THE TASK: Transcribe the full listing below, word for word, without pictures.

INFORMATION SUPPLIED:
————
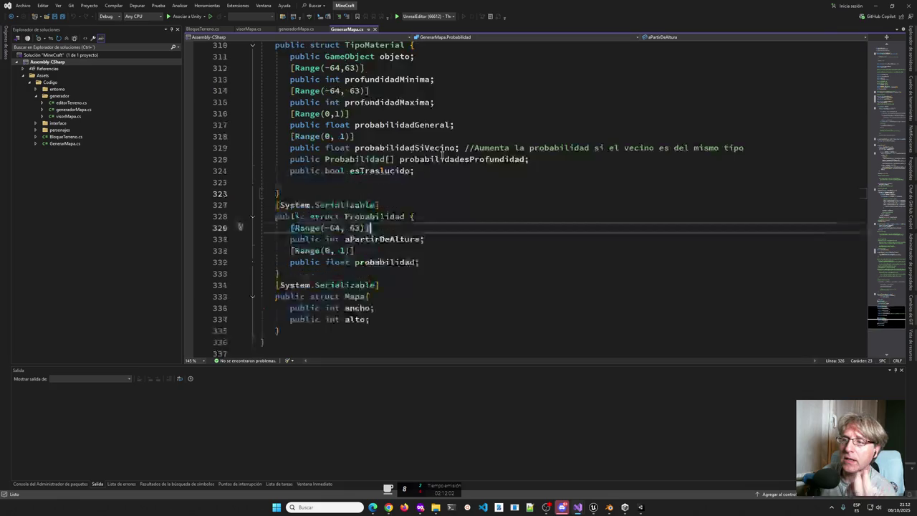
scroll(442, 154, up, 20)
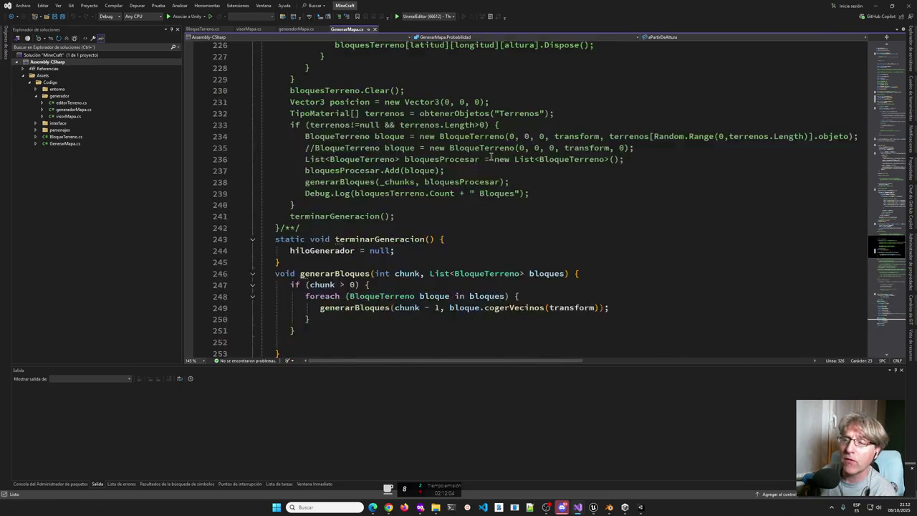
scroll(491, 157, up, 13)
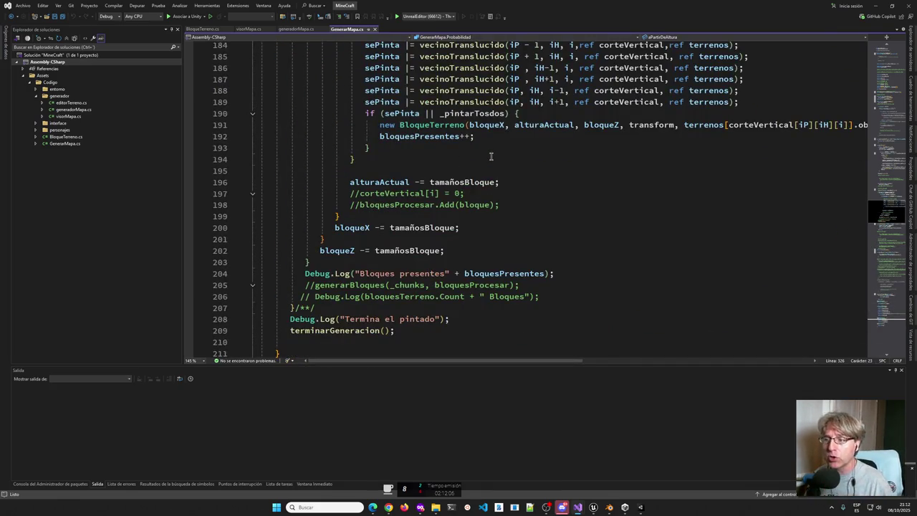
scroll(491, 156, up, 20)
————
RESULT FOR THIS TASK:
scroll(442, 154, up, 20)
scroll(491, 157, up, 13)
scroll(491, 156, up, 20)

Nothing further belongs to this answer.